_Given instruction_
Copy every line of the entries below word for word, leaving out the pictures.

_Exercise inputs_
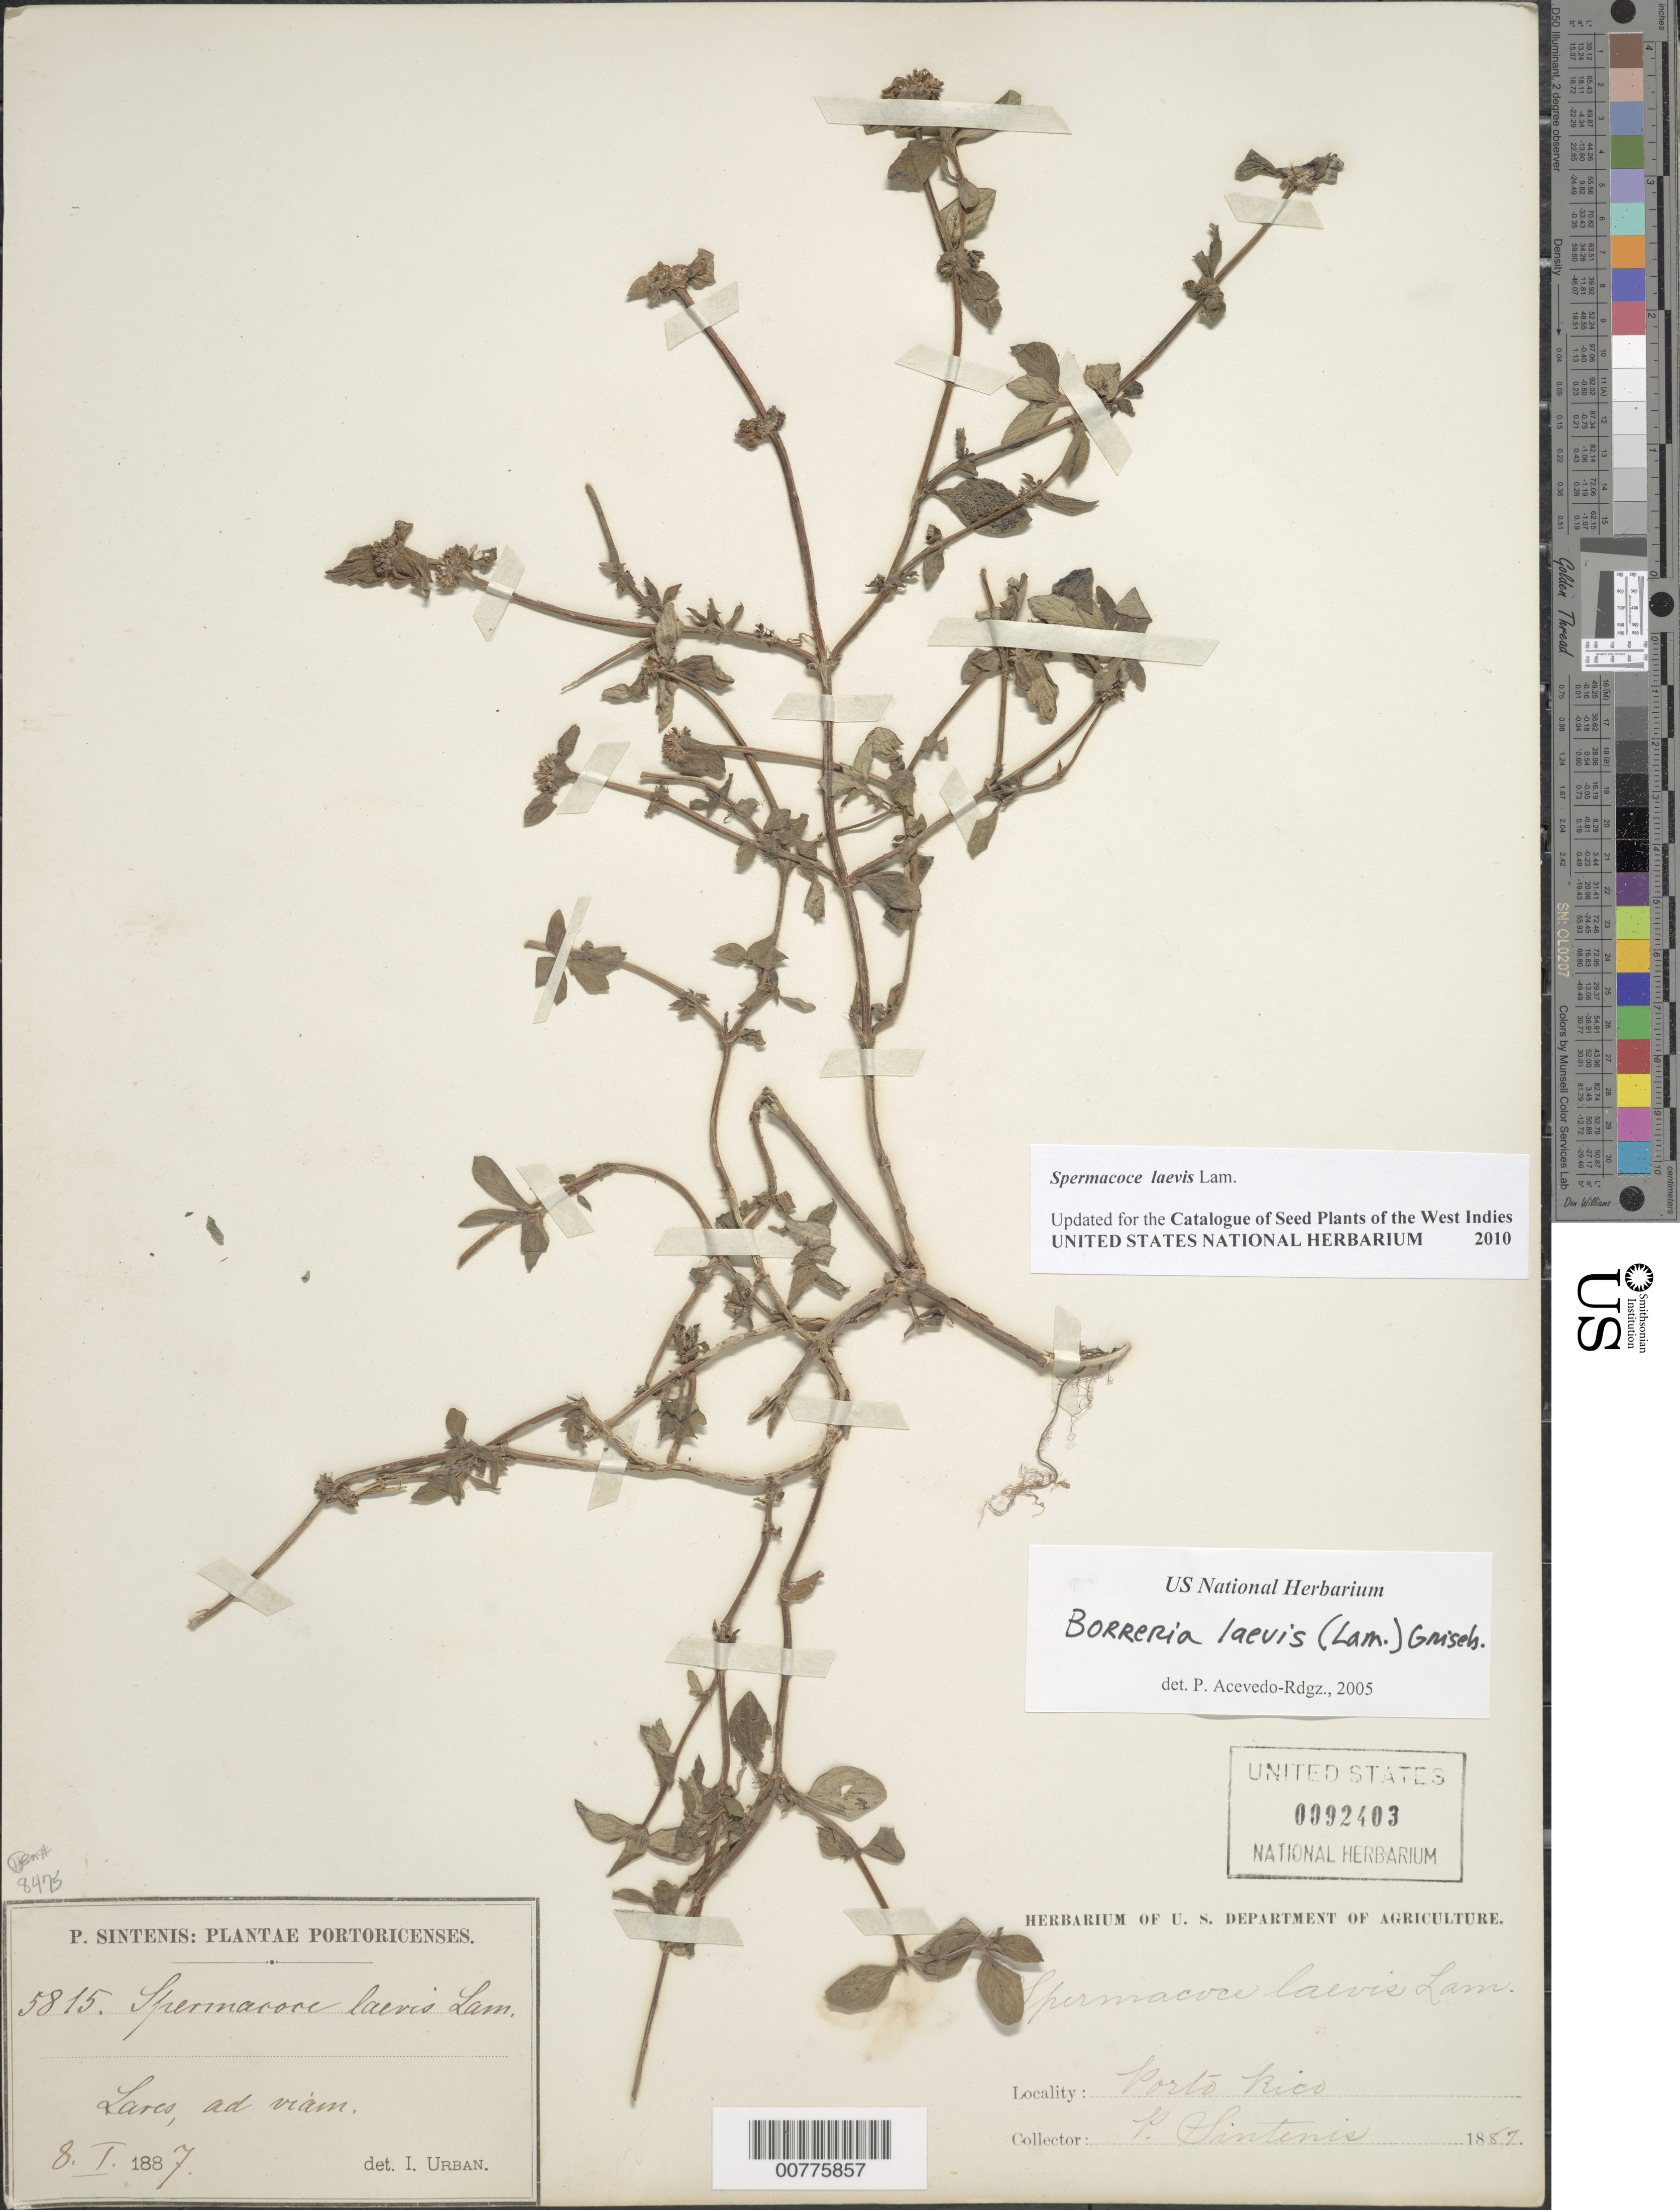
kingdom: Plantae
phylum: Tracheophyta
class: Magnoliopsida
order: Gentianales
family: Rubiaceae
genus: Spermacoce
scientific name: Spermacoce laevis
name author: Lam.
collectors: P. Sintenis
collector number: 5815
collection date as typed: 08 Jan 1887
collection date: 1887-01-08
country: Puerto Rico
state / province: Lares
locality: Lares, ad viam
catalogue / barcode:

_Written response_
kingdom: Plantae
phylum: Tracheophyta
class: Magnoliopsida
order: Gentianales
family: Rubiaceae
genus: Spermacoce
scientific name: Spermacoce laevis
name author: Lam.
collectors: P. Sintenis
collector number: 5815
collection date as typed: 08 Jan 1887
collection date: 1887-01-08
country: Puerto Rico
state / province: Lares
locality: Lares, ad viam
catalogue / barcode:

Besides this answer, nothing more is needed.